Como resultado final da pesca, “obteve-se tal quantidade de peixes quanto quis o Senhor do mar e da terra”,[1] afirma São Gregório Niceno. Além de representar a messe abundante — para a qual, já prevenia os futuros Apóstolos, eram poucos os operários… —, Cristo também lhes mostrava a importância da harmonia e do mútuo auxílio entre eles. Sem a colaboração dos companheiros da segunda barca, teria sido impossível retirar das águas aqueles peixes, assim como para a evangelização do mundo seria necessária a união de forças dos apóstolos, a fim de conduzir ao caminho da salvação cada uma das almas que a Providência lhes confiaria.
Não obstante, o mais importante objetivo de Jesus era fazer Simão compreender — e, com ele, os demais discípulos — “que, se durante a noite inteira não havia pegado nada, era inútil todo seu esforço sem Cristo, como o são todos os nossos atos humanos sem a graça divina”,[2] explica Maldonado. O Salvador queria deixar consignado o quanto a missão de salvar as almas será continuamente uma pesca milagrosa, na qual o apóstolo figura como mero instrumento. Sua habilidade e diligência serão frustradas se não forem movidas pela voz d’Aquele que disse de Si mesmo: “Sem mim, nada podeis fazer” (Jo 15, 5).

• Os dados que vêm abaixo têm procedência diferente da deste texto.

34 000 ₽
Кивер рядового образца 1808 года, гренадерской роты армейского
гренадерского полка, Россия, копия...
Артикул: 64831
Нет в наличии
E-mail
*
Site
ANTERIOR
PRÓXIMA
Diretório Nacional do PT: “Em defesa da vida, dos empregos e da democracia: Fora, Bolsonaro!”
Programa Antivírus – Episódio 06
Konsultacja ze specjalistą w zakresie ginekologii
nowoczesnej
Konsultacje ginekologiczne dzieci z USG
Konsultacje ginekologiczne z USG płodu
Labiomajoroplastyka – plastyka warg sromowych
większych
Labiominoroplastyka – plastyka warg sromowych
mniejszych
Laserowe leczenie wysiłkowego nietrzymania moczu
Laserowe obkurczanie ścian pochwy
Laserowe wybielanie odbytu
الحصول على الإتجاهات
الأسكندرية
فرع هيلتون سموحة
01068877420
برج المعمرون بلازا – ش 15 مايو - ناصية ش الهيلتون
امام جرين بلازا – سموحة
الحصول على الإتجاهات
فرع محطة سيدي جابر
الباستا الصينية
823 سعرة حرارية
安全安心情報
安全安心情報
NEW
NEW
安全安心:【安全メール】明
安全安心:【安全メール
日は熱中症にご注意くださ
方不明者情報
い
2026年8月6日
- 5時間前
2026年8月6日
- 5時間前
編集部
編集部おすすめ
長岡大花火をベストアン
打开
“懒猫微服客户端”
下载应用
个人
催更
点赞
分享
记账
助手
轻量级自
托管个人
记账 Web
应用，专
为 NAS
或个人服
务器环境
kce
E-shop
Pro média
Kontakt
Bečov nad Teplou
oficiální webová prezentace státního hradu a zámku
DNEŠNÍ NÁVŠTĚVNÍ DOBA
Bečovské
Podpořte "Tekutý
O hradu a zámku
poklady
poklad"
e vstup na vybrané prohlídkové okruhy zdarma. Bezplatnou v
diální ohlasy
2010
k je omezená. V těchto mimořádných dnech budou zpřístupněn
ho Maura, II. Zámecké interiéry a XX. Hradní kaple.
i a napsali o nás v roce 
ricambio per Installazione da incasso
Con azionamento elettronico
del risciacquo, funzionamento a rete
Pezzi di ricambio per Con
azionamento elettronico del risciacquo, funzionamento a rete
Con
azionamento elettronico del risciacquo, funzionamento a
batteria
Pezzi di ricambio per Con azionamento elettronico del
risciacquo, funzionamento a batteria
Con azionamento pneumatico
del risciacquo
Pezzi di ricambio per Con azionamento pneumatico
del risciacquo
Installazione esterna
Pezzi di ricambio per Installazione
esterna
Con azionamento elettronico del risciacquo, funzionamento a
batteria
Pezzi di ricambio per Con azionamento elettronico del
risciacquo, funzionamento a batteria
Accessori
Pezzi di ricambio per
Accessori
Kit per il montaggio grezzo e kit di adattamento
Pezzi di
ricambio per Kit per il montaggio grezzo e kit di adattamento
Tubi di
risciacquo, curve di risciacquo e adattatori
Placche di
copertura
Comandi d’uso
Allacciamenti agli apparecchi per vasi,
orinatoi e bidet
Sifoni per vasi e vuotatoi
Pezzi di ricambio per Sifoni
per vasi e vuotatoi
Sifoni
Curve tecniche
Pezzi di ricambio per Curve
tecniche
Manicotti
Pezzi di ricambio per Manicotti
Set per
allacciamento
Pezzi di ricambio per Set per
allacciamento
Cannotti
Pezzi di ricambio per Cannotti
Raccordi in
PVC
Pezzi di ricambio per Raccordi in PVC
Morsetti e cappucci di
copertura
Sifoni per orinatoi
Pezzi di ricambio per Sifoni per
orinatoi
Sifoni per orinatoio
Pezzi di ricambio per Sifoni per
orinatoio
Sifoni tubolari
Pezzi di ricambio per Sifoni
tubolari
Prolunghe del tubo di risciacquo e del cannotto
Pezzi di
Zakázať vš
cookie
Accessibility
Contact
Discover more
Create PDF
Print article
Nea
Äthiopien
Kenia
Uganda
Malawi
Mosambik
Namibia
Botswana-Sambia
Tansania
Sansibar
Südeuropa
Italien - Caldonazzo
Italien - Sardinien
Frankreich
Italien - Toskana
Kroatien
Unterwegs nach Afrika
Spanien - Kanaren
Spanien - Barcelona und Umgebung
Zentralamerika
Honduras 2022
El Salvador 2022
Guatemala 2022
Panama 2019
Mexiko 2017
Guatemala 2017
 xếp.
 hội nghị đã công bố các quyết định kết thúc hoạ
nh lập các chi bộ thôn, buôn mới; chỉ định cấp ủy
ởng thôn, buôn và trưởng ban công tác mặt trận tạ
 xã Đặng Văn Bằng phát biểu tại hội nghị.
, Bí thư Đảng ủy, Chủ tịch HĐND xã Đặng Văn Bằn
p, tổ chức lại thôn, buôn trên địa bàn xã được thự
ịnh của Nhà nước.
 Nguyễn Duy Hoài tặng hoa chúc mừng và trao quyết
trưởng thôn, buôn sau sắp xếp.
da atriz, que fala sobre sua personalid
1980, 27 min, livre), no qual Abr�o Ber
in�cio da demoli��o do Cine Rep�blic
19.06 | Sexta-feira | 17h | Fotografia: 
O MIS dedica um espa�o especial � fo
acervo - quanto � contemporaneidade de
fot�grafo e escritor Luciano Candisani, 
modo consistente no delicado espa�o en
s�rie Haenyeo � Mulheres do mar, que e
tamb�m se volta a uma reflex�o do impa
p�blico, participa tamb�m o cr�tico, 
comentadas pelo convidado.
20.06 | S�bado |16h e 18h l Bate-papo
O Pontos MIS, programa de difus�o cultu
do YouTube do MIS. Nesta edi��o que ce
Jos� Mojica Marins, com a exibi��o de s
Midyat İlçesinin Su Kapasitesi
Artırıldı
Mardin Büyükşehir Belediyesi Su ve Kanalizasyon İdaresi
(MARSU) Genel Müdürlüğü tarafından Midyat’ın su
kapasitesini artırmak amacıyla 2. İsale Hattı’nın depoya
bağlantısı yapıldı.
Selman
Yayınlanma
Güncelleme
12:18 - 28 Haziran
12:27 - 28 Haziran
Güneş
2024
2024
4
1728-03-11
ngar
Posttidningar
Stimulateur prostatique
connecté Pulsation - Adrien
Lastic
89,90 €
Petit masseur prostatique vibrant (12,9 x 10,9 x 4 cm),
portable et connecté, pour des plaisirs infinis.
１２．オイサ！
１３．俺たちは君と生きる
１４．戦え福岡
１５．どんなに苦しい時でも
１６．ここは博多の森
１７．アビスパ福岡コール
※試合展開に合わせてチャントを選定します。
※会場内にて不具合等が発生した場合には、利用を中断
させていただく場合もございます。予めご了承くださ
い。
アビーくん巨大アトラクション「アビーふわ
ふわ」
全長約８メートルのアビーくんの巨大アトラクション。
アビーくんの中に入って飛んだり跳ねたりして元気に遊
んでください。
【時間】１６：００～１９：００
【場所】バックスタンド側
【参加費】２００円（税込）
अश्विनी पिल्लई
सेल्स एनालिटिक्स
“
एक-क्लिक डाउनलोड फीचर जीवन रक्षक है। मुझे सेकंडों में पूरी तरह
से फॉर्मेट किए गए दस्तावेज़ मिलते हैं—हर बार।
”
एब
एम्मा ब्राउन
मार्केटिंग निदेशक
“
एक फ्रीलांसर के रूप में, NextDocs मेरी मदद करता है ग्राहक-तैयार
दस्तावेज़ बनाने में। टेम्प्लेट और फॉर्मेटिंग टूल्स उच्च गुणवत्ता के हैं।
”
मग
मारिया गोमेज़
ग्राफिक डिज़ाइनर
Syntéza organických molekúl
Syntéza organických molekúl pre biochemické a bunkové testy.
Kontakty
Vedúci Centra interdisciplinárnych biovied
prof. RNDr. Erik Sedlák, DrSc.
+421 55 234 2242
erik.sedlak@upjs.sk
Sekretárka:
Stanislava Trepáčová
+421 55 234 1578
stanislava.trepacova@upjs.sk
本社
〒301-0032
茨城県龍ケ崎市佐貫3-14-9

Um chamado para todos os séculos
O eco do encargo entregue aos Apóstolos às margens do lago de Genesaré repercute ao longo dos séculos e chega também a nós, conclamando-nos à missão de trabalhar pela glória de Deus e da Igreja, quer sejamos clérigos, religiosos ou leigos. Como católicos, devemos buscar a edificação de uma sociedade conforme aos preceitos evangélicos e, para isso, cabe-nos a responsabilidade de atrair as almas dispersas no mar revolto do mundo moderno e levá-las à barca de Pedro
Não obstante, não poucas serão as dificuldades para exercer tão elevada função, sobretudo quando nos deparamos com nossas próprias insuficiências e falhas. Diante dessa desproporção, avançar e lançar as redes se afigura como algo impossível. O que nos é necessário para corresponder a uma missão tão superior às nossas capacidades? É o próprio Mestre quem nos responde, pela pena de São Paulo: “Basta-te minha graça, porque é na fraqueza que se revela totalmente a minha força” (II Cor 12, 9).
Deste modo, a exemplo de Pedro, sejamos generosos e confiantes, pois também em nossas vidas Cristo apareceu ordenando: “Duc in altum! Eu os quero como instrumentos para renovar a face da Terra! Não tenham medo, pois Eu mesmo lhes darei as forças para a obtenção de um glorioso resultado!”
Extraído, com alterações de: CLÁ DIAS, João Scognamiglio. O inédito sobre os Evangelhos: comentários aos Evangelhos dominicais. Città del Vaticano-São Paulo: LEV-Instituto Lumen Sapientiæ, 2012, v. 6, p. 63-75.
[1] GREGÓRIO NICENO, apud SÃO TOMÁS DE AQUINO. Catena Aurea. In Lucam, c. V, v. 5-7; 8-11.
[2] MALDONADO, Juan de. Comentarios a los Cuatro Evangelios. Evangelios de San Marcos y San Lucas. Madrid: BAC, 1951, v. II, p. 478.